SELECTED EXTRACT:
=== Begin Enclosure ===
Without a reranker, expansion adds candidates but doesn't change the ranking — so hybrid_30_70 and hybrid_30_70+graph score identically in the local, no-key matrix above. Expansion's payoff comes when a (code-aware) reranker re-scores the bigger pool and promotes a structurally related file that raw similarity ranked too low. Naive expansion can also dilute precision. So the guidance baked into the config comment is blunt: A/B it on your own eval before trusting it. The benchmark exists precisely so you can do that.
Loc-Bench: Issue → Code, Nothing Self-Annotated
The curated benchmark is annotated by us. A fair question: are the queries too friendly to our own tool? 0.18.0 ships a second harness that removes us from the loop entirely.
benchmark/locbench.py evaluates Octocode on Loc-Bench V1 (czlll/Loc-Bench_V1): 560 real GitHub issues from popular Python repos. The query is the original issue text. The ground truth is the set of files and functions the real merged fix actually edited (the dataset's curated edit_functions field). Nothing is self-annotated — it's the industry "given a bug report, find the code to change" task.
Per instance, the harness clones the repo (blobless, cached), checks out the base commit, runs octocode index, searches with the issue text, and scores the retrieved files against the real fix — at both file level (hit@k, recall@k, MRR, accuracy) and hunk level (did a retrieved result overlap the lines the patch actually touched?), broken down by issue category:
python3 benchmark/locbench.py --limit 10 --verbose # smoke test
python3 benchmark/locbench.py # full 560
python3 benchmark/locbench.py --category "Bug Report"
This is a measurement tool, not a leaderboard claim — it's there so you can run real-world issue localization on your own hardware and models, and so every future change to Octocode can be measured against a benchmark we didn't write.
The Variant Matrix
score.py measures one configuration. run_matrix.py sweeps several over one shared index — so the only thing changing between rows is search-time parameters, not the corpus or the embeddings. It writes a comparison table to RESULTS.md (and raw RESULTS.json), and accumulates across runs so a focused re-run merges into the existing table.
=== End Enclosure ===
TASK DETAILS:
Answer these from the benchmark text:
(a) How many real GitHub issues does Loc-Bench V1 contain?
(b) To which file does run_matrix.py write its comparison table?
(c) Without a reranker, how do hybrid_30_70 and hybrid_30_70+graph score compared with each other?

ENTRIES SUPPLIED:
=== Begin Enclosure ===
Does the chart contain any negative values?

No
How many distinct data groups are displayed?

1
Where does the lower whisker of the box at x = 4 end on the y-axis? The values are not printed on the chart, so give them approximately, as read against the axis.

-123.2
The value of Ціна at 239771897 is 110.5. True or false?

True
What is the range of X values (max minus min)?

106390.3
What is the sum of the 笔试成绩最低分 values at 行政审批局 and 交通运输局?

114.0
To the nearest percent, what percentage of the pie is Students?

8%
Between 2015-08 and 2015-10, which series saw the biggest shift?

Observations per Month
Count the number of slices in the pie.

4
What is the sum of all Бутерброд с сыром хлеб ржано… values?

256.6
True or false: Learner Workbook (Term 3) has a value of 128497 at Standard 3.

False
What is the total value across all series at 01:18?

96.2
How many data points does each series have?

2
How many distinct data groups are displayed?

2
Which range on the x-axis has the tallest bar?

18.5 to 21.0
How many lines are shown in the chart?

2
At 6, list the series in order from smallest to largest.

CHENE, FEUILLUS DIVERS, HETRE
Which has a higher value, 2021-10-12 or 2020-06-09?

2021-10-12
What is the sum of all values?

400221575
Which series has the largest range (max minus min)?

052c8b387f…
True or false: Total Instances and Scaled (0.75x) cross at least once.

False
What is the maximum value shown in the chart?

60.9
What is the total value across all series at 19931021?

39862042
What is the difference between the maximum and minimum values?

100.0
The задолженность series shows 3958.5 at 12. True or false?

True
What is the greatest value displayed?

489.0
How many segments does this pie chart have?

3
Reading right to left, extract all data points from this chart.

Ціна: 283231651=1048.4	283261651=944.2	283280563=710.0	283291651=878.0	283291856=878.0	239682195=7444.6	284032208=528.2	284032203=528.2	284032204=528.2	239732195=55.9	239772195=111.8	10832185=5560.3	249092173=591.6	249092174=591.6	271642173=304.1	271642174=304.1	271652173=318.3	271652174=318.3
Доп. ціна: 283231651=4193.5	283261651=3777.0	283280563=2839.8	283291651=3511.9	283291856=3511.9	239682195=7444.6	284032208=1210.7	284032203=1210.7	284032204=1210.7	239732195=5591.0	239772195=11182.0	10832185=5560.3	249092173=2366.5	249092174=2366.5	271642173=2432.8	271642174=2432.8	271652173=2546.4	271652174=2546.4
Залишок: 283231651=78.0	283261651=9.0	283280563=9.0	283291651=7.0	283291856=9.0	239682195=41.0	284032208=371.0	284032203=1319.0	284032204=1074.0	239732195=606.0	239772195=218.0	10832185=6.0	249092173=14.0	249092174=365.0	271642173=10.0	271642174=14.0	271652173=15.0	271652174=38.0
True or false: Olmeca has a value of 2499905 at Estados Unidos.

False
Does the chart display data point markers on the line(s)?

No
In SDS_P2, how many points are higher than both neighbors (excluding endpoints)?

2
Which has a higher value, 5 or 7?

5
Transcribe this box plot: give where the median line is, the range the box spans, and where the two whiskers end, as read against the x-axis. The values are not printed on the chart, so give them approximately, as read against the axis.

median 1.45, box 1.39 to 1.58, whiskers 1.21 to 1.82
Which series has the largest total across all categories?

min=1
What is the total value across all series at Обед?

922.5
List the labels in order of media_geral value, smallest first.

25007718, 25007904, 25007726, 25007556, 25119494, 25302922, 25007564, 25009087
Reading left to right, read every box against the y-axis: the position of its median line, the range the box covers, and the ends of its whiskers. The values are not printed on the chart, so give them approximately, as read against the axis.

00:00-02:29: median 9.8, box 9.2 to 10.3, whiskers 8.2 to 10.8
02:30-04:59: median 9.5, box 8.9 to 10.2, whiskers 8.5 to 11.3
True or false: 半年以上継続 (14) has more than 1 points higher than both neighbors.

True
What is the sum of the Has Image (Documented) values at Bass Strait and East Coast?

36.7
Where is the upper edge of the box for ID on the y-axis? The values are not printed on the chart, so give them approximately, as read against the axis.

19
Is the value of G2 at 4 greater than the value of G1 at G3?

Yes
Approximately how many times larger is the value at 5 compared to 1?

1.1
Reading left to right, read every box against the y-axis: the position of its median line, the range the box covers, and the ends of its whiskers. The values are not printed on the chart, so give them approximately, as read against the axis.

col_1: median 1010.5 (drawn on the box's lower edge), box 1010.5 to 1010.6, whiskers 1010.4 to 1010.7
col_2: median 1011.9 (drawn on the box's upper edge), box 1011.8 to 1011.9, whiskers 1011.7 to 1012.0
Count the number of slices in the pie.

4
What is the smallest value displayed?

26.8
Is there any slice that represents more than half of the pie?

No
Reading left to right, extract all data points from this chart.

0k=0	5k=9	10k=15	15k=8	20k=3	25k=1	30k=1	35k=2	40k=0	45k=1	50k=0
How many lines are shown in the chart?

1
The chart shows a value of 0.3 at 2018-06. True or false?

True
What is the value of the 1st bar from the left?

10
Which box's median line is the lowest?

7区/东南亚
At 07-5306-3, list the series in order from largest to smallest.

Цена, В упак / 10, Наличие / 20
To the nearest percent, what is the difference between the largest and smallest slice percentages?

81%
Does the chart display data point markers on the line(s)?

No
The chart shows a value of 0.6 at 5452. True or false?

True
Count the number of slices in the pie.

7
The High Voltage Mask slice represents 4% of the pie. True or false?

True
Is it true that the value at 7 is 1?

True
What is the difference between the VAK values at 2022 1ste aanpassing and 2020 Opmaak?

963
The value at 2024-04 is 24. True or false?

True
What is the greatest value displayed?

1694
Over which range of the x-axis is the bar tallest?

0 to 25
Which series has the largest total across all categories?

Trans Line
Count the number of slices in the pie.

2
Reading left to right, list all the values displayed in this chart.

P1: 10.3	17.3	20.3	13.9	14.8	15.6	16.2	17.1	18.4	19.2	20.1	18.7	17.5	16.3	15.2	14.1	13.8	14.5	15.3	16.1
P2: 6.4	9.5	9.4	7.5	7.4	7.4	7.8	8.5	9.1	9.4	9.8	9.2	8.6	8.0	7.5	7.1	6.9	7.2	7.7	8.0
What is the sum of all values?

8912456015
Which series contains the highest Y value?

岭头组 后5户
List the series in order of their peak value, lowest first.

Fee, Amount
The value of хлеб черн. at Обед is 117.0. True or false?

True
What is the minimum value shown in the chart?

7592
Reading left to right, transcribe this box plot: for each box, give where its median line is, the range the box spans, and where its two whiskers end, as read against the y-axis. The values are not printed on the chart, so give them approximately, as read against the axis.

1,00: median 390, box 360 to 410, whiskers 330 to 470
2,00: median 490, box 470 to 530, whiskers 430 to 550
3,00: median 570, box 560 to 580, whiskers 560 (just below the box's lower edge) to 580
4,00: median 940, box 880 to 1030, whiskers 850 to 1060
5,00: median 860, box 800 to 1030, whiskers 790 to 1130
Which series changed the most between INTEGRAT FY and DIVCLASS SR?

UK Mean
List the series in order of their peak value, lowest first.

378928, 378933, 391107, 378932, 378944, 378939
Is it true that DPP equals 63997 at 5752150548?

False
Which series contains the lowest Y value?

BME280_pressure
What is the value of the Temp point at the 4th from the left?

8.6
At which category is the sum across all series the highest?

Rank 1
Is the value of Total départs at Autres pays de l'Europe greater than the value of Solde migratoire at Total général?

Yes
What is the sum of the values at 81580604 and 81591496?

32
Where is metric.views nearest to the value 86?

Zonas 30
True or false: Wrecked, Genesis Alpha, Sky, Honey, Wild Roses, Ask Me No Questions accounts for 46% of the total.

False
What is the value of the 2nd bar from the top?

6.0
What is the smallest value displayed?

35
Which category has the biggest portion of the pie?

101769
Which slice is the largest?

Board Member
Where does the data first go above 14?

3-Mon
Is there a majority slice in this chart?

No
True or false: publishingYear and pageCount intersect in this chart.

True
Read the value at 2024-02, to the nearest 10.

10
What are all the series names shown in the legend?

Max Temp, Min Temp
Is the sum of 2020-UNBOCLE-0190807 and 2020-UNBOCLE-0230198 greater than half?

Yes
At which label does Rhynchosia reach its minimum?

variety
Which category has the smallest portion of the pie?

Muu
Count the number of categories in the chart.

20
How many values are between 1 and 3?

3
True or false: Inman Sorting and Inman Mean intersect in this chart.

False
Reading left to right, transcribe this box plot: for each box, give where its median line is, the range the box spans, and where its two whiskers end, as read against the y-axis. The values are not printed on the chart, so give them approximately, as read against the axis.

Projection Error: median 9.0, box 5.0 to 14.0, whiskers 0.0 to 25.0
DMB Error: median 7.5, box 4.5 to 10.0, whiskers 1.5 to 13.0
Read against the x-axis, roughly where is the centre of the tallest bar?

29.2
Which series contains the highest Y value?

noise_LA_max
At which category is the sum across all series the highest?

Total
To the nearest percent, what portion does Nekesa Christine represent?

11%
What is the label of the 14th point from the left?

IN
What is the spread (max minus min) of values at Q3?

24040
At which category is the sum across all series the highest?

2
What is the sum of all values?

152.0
=== End Enclosure ===
RESULT OF THE TASK:
(a) 560.
(b) RESULTS.md.
(c) They score identically.